=== Exercise requirements ===
Copy the lines below exactly as they appear, starting from the first line and ending with the line that contains "Is it true that the", including that line.

== Supplied entries

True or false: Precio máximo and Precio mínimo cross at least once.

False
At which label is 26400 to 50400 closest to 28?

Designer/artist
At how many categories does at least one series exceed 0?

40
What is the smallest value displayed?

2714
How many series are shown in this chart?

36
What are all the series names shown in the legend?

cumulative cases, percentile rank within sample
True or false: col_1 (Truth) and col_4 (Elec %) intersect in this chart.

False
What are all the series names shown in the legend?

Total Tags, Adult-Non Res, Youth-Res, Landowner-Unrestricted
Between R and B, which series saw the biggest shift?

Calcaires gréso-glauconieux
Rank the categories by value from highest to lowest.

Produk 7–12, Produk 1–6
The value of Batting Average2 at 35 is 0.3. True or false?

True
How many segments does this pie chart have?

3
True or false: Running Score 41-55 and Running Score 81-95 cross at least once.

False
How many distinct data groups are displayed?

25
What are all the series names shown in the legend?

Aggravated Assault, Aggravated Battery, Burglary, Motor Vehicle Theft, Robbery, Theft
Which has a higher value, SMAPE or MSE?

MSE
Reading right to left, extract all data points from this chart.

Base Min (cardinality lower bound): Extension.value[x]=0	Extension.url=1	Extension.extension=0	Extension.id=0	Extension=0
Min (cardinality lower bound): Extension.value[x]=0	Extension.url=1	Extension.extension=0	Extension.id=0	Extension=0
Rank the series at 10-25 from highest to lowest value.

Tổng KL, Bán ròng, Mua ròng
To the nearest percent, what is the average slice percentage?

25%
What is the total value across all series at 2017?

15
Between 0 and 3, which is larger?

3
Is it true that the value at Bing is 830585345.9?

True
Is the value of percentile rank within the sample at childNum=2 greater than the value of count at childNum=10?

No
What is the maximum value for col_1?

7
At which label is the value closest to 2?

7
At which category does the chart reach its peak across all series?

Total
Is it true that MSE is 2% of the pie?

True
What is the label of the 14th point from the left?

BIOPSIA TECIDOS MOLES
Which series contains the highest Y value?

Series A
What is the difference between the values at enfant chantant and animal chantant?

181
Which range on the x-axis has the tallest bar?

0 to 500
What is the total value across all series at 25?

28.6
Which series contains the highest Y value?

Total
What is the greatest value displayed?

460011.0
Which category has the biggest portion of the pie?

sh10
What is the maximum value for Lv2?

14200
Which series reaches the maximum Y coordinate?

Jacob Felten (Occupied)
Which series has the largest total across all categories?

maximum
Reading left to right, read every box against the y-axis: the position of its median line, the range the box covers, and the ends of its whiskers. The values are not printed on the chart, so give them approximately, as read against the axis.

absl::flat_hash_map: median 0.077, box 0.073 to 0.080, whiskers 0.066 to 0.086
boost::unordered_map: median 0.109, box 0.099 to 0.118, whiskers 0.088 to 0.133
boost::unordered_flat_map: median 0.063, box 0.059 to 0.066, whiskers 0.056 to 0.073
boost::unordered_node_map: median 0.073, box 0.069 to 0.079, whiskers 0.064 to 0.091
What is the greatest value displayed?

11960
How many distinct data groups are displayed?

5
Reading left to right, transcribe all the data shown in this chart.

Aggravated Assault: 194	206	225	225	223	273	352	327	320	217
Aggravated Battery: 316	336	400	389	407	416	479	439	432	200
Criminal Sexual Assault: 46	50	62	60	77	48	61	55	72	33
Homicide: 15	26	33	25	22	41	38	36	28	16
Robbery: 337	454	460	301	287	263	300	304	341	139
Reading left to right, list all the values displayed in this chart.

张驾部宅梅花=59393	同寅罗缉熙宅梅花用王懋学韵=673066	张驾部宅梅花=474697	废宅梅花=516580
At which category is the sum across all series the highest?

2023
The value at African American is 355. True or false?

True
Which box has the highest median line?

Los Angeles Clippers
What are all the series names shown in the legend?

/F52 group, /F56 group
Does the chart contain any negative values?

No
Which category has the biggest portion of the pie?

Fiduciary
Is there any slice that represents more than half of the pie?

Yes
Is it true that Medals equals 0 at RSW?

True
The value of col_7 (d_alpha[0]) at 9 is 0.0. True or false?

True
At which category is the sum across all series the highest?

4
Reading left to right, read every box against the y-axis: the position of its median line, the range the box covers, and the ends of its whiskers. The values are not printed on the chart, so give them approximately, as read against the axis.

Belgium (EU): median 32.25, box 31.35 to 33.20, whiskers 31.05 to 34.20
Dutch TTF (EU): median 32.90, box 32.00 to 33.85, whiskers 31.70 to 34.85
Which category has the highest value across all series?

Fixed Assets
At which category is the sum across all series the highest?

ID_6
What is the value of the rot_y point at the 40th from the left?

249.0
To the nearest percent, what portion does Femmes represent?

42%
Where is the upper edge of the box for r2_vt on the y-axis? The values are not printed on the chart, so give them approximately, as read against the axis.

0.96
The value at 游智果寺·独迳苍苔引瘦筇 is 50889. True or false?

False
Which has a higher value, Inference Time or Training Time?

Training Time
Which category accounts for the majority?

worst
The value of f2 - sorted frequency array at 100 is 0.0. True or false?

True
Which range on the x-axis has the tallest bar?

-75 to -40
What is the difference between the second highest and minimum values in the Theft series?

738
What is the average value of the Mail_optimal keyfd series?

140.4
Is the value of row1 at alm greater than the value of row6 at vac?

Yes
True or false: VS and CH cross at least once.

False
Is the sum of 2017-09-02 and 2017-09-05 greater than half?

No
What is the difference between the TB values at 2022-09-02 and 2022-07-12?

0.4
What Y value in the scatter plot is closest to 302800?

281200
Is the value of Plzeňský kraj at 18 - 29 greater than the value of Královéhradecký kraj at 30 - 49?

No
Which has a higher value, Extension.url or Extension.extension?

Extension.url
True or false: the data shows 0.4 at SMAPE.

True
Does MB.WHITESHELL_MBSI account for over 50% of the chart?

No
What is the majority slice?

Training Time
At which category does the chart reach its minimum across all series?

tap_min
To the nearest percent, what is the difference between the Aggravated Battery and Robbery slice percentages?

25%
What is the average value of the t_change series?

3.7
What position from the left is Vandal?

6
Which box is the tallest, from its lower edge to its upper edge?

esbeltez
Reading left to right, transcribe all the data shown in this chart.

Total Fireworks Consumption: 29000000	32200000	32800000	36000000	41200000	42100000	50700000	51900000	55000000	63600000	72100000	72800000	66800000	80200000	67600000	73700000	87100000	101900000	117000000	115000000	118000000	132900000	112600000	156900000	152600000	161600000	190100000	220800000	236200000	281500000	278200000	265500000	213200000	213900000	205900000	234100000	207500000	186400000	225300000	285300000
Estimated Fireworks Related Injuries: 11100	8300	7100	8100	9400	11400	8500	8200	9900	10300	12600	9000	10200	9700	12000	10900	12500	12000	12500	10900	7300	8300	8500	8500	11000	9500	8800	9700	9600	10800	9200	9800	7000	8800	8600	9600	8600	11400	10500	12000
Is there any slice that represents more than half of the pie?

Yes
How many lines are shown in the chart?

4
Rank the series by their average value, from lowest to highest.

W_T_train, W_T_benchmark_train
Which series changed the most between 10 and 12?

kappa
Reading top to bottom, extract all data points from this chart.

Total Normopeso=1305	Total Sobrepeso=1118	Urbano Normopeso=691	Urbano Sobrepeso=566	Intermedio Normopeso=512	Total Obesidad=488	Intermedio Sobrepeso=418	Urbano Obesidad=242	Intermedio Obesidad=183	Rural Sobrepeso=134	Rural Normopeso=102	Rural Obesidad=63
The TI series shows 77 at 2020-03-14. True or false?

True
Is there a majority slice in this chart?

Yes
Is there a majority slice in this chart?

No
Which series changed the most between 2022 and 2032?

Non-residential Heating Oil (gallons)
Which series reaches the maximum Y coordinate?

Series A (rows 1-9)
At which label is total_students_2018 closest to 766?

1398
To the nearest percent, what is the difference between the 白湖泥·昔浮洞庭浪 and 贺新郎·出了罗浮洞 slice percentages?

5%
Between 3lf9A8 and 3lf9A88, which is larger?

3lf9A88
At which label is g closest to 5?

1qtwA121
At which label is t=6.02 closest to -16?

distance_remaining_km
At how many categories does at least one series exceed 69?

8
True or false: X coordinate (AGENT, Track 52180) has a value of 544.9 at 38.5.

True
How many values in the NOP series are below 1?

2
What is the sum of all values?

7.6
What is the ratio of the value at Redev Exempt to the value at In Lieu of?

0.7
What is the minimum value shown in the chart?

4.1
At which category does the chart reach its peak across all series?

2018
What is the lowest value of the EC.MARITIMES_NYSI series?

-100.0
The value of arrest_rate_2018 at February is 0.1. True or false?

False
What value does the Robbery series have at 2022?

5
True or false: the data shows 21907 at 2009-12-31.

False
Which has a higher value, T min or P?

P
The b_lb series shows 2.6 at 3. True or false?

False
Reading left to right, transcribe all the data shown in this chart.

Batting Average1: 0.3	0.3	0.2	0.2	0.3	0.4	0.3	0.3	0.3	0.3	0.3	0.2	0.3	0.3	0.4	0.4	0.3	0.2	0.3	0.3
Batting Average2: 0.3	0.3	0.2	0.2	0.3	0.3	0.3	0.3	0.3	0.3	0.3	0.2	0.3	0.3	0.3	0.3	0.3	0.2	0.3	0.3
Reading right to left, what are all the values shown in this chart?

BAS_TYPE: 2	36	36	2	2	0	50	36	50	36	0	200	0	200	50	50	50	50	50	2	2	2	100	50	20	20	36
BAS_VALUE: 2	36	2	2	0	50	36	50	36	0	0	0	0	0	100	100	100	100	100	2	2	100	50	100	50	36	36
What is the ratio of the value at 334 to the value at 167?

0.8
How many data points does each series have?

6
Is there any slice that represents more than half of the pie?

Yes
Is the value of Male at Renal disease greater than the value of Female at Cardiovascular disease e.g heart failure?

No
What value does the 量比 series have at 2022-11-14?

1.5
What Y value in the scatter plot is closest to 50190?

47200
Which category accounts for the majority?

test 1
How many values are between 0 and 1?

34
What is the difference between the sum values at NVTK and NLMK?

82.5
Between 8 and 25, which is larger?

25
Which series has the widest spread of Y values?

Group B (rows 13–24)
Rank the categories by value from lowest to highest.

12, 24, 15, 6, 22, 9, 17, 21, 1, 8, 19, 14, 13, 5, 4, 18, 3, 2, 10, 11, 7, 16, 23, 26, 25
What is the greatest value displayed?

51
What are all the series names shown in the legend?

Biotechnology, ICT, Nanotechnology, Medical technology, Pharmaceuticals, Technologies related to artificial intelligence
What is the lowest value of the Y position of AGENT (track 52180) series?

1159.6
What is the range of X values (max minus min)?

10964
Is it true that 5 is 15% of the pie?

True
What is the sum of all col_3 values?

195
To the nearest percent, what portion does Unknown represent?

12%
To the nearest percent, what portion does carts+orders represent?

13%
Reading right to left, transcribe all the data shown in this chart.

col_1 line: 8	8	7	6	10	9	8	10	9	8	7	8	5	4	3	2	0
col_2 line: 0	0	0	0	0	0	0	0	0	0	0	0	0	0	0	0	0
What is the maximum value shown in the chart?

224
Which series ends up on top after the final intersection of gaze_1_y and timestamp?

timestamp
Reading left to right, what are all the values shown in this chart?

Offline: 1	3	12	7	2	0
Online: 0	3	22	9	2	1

====

=== Solution to the problem ===
True or false: Precio máximo and Precio mínimo cross at least once.

False
At which label is 26400 to 50400 closest to 28?

Designer/artist
At how many categories does at least one series exceed 0?

40
What is the smallest value displayed?

2714
How many series are shown in this chart?

36
What are all the series names shown in the legend?

cumulative cases, percentile rank within sample
True or false: col_1 (Truth) and col_4 (Elec %) intersect in this chart.

False
What are all the series names shown in the legend?

Total Tags, Adult-Non Res, Youth-Res, Landowner-Unrestricted
Between R and B, which series saw the biggest shift?

Calcaires gréso-glauconieux
Rank the categories by value from highest to lowest.

Produk 7–12, Produk 1–6
The value of Batting Average2 at 35 is 0.3. True or false?

True
How many segments does this pie chart have?

3
True or false: Running Score 41-55 and Running Score 81-95 cross at least once.

False
How many distinct data groups are displayed?

25
What are all the series names shown in the legend?

Aggravated Assault, Aggravated Battery, Burglary, Motor Vehicle Theft, Robbery, Theft
Which has a higher value, SMAPE or MSE?

MSE
Reading right to left, extract all data points from this chart.

Base Min (cardinality lower bound): Extension.value[x]=0	Extension.url=1	Extension.extension=0	Extension.id=0	Extension=0
Min (cardinality lower bound): Extension.value[x]=0	Extension.url=1	Extension.extension=0	Extension.id=0	Extension=0
Rank the series at 10-25 from highest to lowest value.

Tổng KL, Bán ròng, Mua ròng
To the nearest percent, what is the average slice percentage?

25%
What is the total value across all series at 2017?

15
Between 0 and 3, which is larger?

3
Is it true that the value at Bing is 830585345.9?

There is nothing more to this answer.